Bearing in mind I'm a single mum, even more so, since kids in all schools will find a way to bully the kid who doesn't fit in with the appropriate background.
I honestly don't want my kids to pick up the mentality that they will if they attended the same school my sister's kids do, and judging from her kids, I'm pretty pleased I've avoided it.
Also, on the racism front, my kids do happen to go to a very mixed school locally to me, children of all flavours go there, and yet my own son, who is a mildly olive skinned, and practically white in the winter......is still called a paki.

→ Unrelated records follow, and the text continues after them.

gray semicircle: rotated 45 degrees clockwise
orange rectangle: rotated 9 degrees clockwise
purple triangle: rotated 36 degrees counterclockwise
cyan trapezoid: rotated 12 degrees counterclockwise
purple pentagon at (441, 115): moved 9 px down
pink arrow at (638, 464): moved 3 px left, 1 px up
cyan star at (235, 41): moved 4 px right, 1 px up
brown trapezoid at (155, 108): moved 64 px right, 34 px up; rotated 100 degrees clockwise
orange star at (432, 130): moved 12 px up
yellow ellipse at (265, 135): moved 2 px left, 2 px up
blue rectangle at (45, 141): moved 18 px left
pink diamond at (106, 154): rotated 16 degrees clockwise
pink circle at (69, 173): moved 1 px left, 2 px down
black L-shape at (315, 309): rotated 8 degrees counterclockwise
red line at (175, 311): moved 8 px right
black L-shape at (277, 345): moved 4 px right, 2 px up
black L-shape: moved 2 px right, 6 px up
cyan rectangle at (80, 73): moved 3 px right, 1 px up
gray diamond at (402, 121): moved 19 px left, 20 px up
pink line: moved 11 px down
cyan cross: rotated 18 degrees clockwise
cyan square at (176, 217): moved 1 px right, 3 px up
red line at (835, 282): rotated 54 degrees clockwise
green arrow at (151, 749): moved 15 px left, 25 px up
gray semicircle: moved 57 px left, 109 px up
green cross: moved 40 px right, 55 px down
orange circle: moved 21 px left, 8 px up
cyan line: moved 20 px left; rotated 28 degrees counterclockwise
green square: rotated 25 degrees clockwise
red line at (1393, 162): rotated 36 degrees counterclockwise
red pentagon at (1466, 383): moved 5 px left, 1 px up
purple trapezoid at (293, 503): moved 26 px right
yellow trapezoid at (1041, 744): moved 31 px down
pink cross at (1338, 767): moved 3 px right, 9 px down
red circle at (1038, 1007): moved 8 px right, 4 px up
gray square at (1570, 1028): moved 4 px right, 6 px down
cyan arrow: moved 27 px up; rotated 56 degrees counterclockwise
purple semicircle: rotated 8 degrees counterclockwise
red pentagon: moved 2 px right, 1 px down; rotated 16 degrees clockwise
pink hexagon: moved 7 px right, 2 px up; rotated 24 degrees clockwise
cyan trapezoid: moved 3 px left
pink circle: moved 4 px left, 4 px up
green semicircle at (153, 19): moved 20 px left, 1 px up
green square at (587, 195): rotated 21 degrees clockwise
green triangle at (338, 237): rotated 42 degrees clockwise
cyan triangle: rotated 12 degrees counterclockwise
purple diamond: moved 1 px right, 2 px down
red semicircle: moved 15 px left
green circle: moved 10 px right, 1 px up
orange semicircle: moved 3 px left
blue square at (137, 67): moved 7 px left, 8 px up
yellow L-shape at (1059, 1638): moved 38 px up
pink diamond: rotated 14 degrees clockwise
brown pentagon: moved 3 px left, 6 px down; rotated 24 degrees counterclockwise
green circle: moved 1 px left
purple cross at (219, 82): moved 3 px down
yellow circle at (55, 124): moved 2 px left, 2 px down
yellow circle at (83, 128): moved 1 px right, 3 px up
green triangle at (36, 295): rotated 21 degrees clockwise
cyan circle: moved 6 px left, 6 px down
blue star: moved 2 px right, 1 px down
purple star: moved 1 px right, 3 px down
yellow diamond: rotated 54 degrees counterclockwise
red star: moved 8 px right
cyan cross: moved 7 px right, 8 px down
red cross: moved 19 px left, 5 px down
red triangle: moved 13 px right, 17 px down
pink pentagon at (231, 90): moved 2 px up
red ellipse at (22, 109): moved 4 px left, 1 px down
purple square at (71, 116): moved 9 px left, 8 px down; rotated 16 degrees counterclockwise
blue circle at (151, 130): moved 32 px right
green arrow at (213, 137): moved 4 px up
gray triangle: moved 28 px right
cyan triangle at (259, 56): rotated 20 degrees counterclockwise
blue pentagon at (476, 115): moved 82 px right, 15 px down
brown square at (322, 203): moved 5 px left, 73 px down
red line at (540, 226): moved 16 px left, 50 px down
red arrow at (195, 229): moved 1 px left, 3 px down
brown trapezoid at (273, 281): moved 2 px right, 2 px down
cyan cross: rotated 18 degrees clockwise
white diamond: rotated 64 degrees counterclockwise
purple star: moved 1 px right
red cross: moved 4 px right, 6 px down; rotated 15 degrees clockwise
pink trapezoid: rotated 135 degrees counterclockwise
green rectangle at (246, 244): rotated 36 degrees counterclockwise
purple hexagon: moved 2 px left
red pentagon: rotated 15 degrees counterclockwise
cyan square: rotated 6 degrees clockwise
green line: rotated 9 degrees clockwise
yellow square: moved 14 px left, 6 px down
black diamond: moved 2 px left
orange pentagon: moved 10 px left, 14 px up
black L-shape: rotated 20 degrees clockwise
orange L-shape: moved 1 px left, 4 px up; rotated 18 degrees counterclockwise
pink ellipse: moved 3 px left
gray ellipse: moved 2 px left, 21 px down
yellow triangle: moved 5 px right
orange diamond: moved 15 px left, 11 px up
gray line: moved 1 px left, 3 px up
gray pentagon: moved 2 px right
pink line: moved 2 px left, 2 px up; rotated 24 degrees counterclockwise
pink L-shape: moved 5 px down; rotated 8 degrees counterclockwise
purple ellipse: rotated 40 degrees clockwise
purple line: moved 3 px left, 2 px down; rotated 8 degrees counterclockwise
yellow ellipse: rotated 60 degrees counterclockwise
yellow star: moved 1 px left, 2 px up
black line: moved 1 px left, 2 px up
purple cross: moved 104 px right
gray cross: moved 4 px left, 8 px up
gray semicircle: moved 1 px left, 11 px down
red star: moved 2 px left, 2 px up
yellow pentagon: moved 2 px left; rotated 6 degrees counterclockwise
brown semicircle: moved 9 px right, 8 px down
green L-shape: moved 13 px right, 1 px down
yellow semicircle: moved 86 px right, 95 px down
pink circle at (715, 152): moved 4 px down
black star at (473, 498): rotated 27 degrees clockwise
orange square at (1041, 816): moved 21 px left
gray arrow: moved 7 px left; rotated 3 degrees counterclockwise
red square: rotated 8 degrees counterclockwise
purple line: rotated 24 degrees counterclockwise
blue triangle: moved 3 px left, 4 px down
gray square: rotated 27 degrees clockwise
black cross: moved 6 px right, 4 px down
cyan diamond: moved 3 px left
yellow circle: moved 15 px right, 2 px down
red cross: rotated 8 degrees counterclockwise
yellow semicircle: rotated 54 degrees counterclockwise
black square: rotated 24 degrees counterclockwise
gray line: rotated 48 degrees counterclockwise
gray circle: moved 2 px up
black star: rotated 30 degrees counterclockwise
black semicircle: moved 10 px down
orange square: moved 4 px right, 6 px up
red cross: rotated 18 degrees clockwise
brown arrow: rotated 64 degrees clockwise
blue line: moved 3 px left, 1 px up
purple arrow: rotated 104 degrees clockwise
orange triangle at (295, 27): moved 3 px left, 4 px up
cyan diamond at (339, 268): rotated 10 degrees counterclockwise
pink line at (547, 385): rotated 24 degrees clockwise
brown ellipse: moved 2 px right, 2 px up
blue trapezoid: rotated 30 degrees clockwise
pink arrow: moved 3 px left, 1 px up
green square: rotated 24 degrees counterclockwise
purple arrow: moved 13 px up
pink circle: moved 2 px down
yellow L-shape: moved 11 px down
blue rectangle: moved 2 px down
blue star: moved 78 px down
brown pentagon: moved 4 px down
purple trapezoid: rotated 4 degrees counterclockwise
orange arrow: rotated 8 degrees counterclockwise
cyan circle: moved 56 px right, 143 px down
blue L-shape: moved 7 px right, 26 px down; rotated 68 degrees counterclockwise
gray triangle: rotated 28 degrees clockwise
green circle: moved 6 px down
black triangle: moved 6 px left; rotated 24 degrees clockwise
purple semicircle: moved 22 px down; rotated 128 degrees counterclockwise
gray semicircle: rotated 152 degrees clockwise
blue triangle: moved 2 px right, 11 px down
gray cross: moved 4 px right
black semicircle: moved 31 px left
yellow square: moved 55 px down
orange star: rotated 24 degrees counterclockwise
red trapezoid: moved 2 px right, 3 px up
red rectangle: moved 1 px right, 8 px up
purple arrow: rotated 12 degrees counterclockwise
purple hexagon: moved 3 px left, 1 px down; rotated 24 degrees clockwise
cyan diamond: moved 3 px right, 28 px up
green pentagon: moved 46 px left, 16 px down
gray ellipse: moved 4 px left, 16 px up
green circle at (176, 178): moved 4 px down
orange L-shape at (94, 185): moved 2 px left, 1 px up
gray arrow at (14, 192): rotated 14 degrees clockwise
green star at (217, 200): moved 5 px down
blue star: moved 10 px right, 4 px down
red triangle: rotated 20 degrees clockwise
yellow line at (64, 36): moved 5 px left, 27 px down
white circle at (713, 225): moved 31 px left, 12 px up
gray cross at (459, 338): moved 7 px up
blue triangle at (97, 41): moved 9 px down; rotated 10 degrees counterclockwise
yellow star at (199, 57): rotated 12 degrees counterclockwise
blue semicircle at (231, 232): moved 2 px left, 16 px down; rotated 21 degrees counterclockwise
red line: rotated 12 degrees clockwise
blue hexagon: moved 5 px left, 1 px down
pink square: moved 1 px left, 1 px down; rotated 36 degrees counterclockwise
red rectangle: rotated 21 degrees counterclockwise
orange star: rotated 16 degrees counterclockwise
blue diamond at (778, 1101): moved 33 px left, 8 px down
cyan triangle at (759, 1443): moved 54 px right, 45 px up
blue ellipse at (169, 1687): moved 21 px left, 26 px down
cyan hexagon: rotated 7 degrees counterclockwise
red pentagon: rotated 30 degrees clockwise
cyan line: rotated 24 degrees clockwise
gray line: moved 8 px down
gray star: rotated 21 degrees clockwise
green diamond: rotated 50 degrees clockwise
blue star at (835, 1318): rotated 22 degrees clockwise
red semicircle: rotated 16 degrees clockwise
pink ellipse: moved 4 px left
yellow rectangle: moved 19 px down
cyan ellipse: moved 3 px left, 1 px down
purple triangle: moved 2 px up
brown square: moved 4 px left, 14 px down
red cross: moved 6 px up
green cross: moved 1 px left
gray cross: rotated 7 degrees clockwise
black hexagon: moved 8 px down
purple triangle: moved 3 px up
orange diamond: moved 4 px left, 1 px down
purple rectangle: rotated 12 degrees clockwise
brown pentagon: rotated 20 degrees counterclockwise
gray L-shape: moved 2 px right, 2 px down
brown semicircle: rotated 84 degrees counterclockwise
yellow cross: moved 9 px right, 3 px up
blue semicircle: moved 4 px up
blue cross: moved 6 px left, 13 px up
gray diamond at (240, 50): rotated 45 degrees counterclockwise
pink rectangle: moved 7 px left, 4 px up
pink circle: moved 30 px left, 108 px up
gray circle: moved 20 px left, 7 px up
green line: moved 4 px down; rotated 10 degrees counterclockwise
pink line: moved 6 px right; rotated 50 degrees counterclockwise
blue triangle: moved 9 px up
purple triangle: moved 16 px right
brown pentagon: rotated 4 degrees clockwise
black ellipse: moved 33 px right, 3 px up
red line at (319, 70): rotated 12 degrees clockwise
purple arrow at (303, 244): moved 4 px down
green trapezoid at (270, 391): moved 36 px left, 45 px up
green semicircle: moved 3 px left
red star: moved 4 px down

My daughter who is taller than other girls is called fat, my eldest son who goes to a boarding school is also called paki, but he is much much darker, like me, and thus you can understand the geographical mistakes the racists make, less so with my practically white son.
Kids are uneducated assholes in any school.
Yet, my kids are doing well and find it humorous thanks to my support and home education, and of course my continued contact with the schools to remind them to educate the children they are teaching.
Of course problems may yet arise, but for the most part my children seem happy, and I am still so relieved at how different they are mentally, to my sister's very Moroccan-muslim children, who bear all the hallmarks of a rising experience of teenage hood on a level I experienced it.... horribly.
Still though, I do have the option of very mixed schools, and not over populated by any race, and so I am not in (excuse me, I have to say this) such a black and white situation.
I also moved from Yorkshire for the same reason you are experiencing now, because people would walk past me and my son and call us Pakis. I found in the long run it was too much for me to take, so I do understand where you are coming from.
I just wanted to point out that even in a multi racial school my kids are still called names, it is stupidly unavoidable with pig ignorant parents roaming around out there.